On one such occasion, my friend Tommy D, entered the library with a Sony walkman maxed out. As I was feverishly working the left and right arrow on the keyboard, I heard him much before I saw him. The usual silence of the library was held hostage to Mike D, MCA, and Kind Ad Rock of the Beastie Boys.
Without pulling the orange foam from his ears and neglecting to turn the volume down, Tommy D, in an awkwardly loud tone said, “You’ve got to hear this new group…” I remember him holding up the tape cover for License to Ill. Turns out, I loved it!
January, 1993 – Enter Grunge. I arrived in Washington, DC to begin my final two years of college at the George Washington University. After my parents dropped me off, I headed up to my dorm for the first time. I was a nervous wreck. My new roommates, weren’t back from their winter break yet and I needed something to settle my nerves. Along the back wall ,there was a small Emerson stereo system. Sitting on top was the Nevermind CD by Nirvana. I slipped in the CD, sat on the end of a bed, closed my eyes, and began listening to Smells Like Teen Spirt. Nothing like a good dose of Nirvana to help settle my nerves and slight case of homesickness. Halfway through the song, I opened my eyes to see another student with long, shaggy, red hair standing in the doorway holding a red electric guitar. The music drew him to my room like ants to sugar. “Is that Nirvana?”, he said. Just like that I made my first friend in college through music.
I could go on and on with several other songs from several different genres. Instead, I’ll save them for a potential “part 2” in the future.

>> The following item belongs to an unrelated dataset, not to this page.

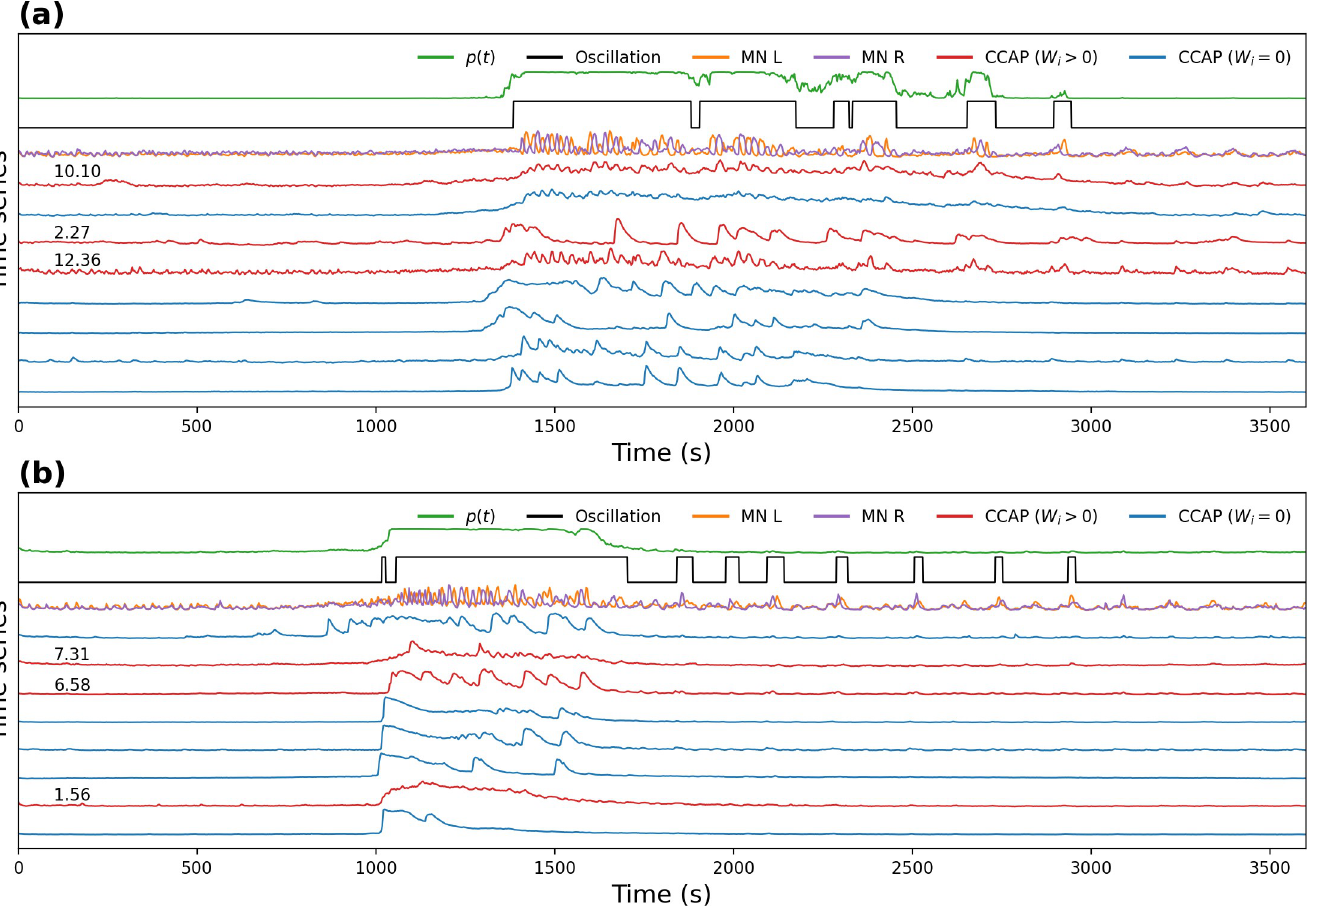
Fig 6. Fit of the logistic model to the experimental data. . (a, b) Time series of α CCAP neurons (red, blue), motoneurons (orange, purple), binarized oscillatory activity of motoneurons (black), and probability of oscillation predicted by the model (green). CCAP activity traces are shown in red with their corresponding weight value if it is positive (“CCAP ( W i > 0)”), or in blue with no value if it is zero (“CCAP ( W i = 0)”). All weight values were computed through multi-weight model fitting. (a) Example of a good match between the model p ( t ) and the oscillatory state of the motoneurons. (b) Example of a poor match during the post-ecdysis phase, as a result of the lack of α CCAP activity.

Perhaps you can relate to the “fuzzy” feeling I get when I hear certain songs. Do you feel a sense of nostalgia when listening to music from the past? For me, I never know when that feeling, that sense of comfort, that rush of emotions will strike. Hopefully, it will strike me often and soon!
I wonder if Chelsea, Bianca, and Yolanda remember our time together as the supergroup TLC! Reunion tour?